SOURCE PASSAGE section start

Hakan Canbazoğlu

Personal information
- Date of birth: 28 November 1987 (age 38)
- Place of birth: Eminönü, Turkey
- Height: 1.87 m (6 ft 2 in)
- Position: Goalkeeper

Team information
- Current team: Fethiyespor
- Number: 25

Youth career
- 2006–2012: Tuna Spor
- 2002–2006: Galatasaray
- 2006–2007: Sivasspor

Senior career*
- Years: Team / Apps / (Gls)
- 2007–2008: Orhangazispor / 59 / (0)
- 2008–2010: Gölcükspor / 2 / (0)
- 2010–2012: Nazilli Belediyespor / 69 / (0)
- 2012–2013: Başakşehir / 0 / (0)
- 2013–2014: Nazilli Belediyespor / 0 / (0)
- 2014: Gaziosmanpaşaspor / 10 / (0)
- 2014–2016: Osmanlıspor / 2 / (0)
- 2016–2017: Yeni Malatyaspor / 13 / (0)
- 2017–2019: Erzurumspor / 28 / (0)
- 2019–2020: Boluspor / 12 / (0)
- 2020–2021: Şanlıurfaspor / 27 / (0)
- 2022–2024: Elazığspor / 64 / (0)
- 2024–2025: Karşıyaka / 30 / (0)
- 2025–: Fethiyespor / 4 / (0)

International career
- 2005: Turkey U19 / 3 / (0)

= Hakan Canbazoğlu =

Turkish footballer

Hakan Canbazoğlu (born 28 November 1987) is a Turkish professional footballer who plays as a goalkeeper for TFF 2. Lig club Fethiyespor.

==Professional career==
A youth product of Galatasaray and Sivasspor, Canbazoğlu began his career with Orhangazispor. He had stints with Gölcükspor, Nazilli Belediyespor, Başakşehir, Nazilli Belediyespor and Gaziosmanpaşaspor in the Turkish semi-pro leagues. He transferred to Osmanlıspor, where he made his professional debut in a 1-0 Süper Lig loss to Çaykur Rizespor on 22 November 2015. He transferred to Yeni Malatyaspor, before returning to the Süper Lig with Erzurumspor. He followed that up with stints at Boluspor and Şanlıurfaspor.

SOURCE PASSAGE section end
DATA EXTRACT section start

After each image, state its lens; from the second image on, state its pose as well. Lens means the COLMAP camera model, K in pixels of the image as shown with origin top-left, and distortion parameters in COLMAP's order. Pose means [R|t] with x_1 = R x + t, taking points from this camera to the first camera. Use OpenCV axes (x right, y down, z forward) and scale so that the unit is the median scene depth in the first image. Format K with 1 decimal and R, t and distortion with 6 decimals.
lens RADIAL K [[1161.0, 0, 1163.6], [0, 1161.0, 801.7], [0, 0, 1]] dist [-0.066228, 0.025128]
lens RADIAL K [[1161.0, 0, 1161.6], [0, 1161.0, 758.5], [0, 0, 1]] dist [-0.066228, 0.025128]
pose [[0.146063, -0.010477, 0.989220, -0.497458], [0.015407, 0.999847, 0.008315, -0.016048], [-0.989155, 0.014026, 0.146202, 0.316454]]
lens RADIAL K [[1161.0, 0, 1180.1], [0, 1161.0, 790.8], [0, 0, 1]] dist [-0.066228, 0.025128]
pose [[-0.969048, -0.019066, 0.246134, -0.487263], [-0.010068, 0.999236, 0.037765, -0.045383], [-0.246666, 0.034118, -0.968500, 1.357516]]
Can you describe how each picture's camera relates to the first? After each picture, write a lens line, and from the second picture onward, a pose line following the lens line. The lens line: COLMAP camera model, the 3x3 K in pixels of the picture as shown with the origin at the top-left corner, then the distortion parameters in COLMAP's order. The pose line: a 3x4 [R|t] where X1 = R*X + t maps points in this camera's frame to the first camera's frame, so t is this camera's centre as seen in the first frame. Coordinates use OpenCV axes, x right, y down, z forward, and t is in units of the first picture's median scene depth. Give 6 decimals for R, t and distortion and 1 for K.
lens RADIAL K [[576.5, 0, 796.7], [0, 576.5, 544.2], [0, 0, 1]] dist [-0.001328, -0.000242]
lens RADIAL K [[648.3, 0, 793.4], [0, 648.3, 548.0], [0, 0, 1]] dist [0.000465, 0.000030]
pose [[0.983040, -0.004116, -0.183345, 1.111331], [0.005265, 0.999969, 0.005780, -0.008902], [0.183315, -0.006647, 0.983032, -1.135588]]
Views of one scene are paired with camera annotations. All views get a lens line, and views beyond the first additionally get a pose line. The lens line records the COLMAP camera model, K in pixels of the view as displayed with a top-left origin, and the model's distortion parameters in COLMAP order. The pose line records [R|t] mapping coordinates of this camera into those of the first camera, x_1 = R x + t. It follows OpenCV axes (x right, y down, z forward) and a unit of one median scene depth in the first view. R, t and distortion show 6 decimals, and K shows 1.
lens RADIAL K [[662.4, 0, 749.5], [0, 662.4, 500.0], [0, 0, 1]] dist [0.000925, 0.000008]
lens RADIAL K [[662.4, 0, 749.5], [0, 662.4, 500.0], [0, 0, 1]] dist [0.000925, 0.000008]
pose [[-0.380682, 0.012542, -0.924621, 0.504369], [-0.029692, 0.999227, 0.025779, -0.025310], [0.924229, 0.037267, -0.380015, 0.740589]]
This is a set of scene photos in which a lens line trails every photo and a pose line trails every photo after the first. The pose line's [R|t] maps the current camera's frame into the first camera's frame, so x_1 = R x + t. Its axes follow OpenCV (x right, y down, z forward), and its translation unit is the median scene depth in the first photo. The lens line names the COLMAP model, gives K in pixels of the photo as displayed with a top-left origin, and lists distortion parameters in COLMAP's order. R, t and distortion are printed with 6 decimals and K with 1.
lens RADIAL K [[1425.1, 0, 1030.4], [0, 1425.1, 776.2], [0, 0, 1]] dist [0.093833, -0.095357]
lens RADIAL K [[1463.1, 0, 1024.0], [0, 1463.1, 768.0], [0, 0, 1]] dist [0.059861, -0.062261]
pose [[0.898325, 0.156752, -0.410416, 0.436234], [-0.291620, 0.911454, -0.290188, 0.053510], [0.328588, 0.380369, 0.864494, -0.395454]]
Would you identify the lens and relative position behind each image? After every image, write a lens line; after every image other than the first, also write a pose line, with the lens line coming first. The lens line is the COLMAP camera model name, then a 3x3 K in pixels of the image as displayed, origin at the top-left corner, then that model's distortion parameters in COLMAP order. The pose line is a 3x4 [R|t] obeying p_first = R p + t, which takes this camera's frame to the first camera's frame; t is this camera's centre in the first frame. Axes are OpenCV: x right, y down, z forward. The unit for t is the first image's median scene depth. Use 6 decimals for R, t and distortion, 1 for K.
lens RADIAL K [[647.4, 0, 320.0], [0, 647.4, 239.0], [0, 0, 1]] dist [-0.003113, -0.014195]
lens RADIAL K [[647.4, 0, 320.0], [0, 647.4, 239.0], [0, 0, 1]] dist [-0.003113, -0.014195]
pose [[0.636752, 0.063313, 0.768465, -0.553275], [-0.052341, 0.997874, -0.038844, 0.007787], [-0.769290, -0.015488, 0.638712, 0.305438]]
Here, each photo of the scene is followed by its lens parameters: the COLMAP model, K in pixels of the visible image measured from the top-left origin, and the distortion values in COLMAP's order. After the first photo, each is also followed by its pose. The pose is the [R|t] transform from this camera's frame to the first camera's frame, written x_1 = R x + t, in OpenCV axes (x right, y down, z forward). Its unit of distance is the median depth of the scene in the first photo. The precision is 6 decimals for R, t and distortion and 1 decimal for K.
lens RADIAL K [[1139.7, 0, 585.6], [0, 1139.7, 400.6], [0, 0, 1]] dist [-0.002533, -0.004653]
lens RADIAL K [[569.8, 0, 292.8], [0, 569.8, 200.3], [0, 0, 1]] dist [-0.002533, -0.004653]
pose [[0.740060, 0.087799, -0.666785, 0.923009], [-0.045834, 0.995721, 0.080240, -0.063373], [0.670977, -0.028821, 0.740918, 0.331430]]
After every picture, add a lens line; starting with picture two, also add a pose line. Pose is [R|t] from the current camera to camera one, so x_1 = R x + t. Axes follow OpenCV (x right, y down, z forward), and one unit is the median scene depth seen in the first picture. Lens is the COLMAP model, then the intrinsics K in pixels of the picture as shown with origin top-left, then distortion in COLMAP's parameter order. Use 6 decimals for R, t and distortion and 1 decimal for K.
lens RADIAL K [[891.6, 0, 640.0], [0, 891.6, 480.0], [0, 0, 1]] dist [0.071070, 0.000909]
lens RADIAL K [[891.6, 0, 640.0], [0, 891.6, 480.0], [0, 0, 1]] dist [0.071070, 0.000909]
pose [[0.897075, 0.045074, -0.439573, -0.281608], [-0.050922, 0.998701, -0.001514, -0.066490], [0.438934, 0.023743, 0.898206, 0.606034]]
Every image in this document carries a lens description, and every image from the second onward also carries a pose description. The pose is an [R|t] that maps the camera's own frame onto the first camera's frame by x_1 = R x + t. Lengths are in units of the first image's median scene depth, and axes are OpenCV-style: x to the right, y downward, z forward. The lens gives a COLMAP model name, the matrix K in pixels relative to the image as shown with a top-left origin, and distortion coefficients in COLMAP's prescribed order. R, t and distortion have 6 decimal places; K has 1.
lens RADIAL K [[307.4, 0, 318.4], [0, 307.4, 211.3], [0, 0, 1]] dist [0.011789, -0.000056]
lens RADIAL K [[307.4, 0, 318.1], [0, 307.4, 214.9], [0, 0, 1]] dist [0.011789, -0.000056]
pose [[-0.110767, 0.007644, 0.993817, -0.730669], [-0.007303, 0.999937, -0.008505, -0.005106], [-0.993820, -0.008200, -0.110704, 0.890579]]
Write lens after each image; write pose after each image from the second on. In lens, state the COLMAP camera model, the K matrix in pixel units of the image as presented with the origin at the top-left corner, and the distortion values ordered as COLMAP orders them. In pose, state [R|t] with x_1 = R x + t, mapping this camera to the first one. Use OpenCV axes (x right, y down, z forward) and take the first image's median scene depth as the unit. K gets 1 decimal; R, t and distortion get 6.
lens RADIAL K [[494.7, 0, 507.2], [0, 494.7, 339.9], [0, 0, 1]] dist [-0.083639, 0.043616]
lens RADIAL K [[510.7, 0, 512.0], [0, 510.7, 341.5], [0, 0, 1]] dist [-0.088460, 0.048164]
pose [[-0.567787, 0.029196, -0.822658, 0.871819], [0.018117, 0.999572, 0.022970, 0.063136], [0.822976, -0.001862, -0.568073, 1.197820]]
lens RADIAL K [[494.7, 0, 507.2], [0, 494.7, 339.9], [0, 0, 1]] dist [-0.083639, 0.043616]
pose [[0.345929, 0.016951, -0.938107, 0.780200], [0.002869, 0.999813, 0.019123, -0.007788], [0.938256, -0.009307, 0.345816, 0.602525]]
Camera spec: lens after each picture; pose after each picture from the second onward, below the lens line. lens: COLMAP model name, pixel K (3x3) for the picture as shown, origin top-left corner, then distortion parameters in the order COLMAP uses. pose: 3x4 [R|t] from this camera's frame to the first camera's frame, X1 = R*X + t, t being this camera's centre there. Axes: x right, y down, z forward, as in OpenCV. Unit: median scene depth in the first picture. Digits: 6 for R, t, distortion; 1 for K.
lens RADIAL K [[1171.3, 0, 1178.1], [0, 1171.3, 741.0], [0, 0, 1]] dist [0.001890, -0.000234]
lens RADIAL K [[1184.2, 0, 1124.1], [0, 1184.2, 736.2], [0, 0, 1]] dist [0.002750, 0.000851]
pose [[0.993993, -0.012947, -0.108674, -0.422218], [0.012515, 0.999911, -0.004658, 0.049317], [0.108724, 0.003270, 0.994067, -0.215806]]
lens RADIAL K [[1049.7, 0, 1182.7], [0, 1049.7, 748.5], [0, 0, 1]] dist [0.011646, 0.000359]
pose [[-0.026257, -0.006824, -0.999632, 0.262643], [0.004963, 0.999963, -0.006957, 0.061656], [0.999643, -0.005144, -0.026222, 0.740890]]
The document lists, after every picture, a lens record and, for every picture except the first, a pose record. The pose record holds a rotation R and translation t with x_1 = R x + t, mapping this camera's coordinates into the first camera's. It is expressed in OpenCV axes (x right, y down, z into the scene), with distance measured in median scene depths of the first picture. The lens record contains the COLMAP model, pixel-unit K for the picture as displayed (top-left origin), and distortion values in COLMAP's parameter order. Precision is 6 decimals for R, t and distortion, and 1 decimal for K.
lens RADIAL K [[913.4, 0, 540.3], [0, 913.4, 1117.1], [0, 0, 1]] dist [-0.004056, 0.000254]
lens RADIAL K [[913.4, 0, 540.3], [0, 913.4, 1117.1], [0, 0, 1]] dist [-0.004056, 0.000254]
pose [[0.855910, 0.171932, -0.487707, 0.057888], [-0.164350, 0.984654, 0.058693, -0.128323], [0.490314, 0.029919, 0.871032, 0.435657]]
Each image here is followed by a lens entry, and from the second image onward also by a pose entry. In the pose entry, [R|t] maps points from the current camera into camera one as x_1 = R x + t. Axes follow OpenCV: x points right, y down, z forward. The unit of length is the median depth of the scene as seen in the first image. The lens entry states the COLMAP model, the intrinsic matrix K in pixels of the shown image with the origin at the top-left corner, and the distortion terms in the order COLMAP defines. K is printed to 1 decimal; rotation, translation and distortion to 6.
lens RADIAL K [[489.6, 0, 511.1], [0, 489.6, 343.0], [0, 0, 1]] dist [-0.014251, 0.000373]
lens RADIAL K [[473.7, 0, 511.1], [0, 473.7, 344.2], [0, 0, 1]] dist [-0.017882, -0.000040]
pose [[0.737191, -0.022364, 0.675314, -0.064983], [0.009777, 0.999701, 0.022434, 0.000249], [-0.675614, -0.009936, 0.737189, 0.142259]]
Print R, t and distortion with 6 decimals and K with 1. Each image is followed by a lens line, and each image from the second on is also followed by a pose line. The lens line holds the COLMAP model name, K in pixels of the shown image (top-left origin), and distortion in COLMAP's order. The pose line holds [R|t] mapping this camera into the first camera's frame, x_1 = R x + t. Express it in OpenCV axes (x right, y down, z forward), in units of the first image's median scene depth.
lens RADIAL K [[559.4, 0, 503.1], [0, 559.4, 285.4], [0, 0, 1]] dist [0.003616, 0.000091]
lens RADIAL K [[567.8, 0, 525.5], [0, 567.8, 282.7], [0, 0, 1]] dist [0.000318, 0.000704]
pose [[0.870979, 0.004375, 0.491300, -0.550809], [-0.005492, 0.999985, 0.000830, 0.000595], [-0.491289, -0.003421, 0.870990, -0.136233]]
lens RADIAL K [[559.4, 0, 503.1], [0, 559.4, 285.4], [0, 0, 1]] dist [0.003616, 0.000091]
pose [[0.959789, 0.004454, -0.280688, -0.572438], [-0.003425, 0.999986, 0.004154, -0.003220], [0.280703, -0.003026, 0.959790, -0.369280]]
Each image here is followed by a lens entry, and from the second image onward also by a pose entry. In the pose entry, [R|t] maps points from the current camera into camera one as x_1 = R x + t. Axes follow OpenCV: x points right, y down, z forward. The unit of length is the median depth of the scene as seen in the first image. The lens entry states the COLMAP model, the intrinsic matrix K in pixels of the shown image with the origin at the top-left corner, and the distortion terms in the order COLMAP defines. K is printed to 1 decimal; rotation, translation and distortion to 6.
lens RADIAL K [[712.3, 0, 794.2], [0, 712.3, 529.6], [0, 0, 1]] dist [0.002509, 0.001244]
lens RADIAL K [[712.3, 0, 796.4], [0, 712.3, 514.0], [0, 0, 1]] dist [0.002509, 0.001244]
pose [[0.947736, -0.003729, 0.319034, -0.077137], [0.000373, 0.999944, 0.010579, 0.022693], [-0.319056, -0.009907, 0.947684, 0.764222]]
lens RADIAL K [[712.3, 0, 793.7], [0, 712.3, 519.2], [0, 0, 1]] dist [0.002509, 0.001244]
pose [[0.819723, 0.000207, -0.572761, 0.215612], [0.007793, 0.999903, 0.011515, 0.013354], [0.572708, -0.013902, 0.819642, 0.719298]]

DATA EXTRACT section end

TASKS FOR THIS EXERCISE:
A. In the profile, why is Canbazoğlu's move to Erzurumspor described as "returning to the Süper Lig"?
B. Rewrite the profile between "Hakan Canbazoğlu (born" and "Boluspor and Şanlıurfaspor.", inclusive, renaming "Süper Lig" to "top division".
The entries are separate material and have no connection to the profile.

OUTPUTS IN ORDER:
A. He had already played in the Süper Lig with Osmanlıspor, making his professional debut there in a 1-0 Süper Lig loss to Çaykur Rizespor on 22 November 2015. His move to Erzurumspor therefore took him back to that league after his time at Yeni Malatyaspor.

B.
Hakan Canbazoğlu (born 28 November 1987) is a Turkish professional footballer who plays as a goalkeeper for TFF 2. Lig club Fethiyespor.

==Professional career==
A youth product of Galatasaray and Sivasspor, Canbazoğlu began his career with Orhangazispor. He had stints with Gölcükspor, Nazilli Belediyespor, Başakşehir, Nazilli Belediyespor and Gaziosmanpaşaspor in the Turkish semi-pro leagues. He transferred to Osmanlıspor, where he made his professional debut in a 1-0 top division loss to Çaykur Rizespor on 22 November 2015. He transferred to Yeni Malatyaspor, before returning to the top division with Erzurumspor. He followed that up with stints at Boluspor and Şanlıurfaspor.